= TEXT PROVIDED =

BEGIN

(4cm) Advanced Optical Nanosensors to Nanoenzymes – Engineered Nanomaterials for Biomedical and Agricultural Applications

The defined synthesis of nanomaterials is crucial for tailoring their properties for subsequent biomedical or agricultural applications. Using various wet-chemical and aerosol-based synthesis procedures, such as flame spray pyrolysis (FSP), the development and surface modification of various nanoparticles can be precisely controlled, allowing for the fine-tuning of physicochemical properties.

My interdisciplinary research focuses on three main areas: 1) Tailoring 1D Carbon Nanotubes as Optical Sensors. Through rational design strategies, the surface chemistry and optical properties of these emerging nanomaterials can be controlled. This allows their use as chemical sensors for detecting bacterial infections¹ or plant-pathogen interactions^2,3. 2) Developing Catalytically Active Inorganic Nanomaterials. Metal oxides are engineered to improve wound healing through radical scavenging or to induce cell death via radical generation in photodynamic or radiotherapy scenarios.⁴ 3) Synthesizing NIR-Fluorescent Nanomaterials. This includes ceramics⁵ and 2D copper tetrasilicates⁶ designed to enhance orthopedic implants, combat bacterial infections, and provide a next-generation platform for NIR-fluorescence imaging and sensing applications. I am seeking a faculty position where I can extend and advance my research. Collaboration with faculty colleagues and other experts in these fields is essential for developing new approaches for optical and catalytically active nanomaterials for biomedical and orthopedic applications, as well as chemical sensors to improve agricultural solutions in the future.

1. Nißler, R. et al. Remote near infrared identification of pathogens with multiplexed nanosensors. Nat. Commun. 11, 5995 (2020).

END

= GOAL OF THE EXERCISE =
Which aerosol-based synthesis procedure does the research summary on engineered nanomaterials name as an example?

= DATA =
BEGIN

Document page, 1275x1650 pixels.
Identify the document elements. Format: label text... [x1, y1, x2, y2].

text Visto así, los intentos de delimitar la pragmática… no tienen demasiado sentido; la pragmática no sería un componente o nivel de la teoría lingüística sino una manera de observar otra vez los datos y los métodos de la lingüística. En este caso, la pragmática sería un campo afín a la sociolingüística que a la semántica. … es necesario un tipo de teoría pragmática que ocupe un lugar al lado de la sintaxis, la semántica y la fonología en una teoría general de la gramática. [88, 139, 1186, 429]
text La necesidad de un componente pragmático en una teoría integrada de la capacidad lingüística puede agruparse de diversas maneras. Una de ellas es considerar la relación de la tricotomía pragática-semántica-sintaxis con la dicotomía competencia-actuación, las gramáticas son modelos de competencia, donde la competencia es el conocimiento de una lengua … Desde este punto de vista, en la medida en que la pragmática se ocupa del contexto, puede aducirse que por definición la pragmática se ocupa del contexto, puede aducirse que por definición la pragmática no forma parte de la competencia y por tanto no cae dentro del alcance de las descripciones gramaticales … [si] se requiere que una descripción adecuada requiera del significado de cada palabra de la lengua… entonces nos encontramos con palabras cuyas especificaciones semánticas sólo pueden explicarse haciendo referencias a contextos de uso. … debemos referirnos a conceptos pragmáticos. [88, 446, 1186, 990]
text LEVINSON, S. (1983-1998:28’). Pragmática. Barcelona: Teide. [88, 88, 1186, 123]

END

= ANSWER TO THE EXERCISE =
Flame spray pyrolysis (FSP)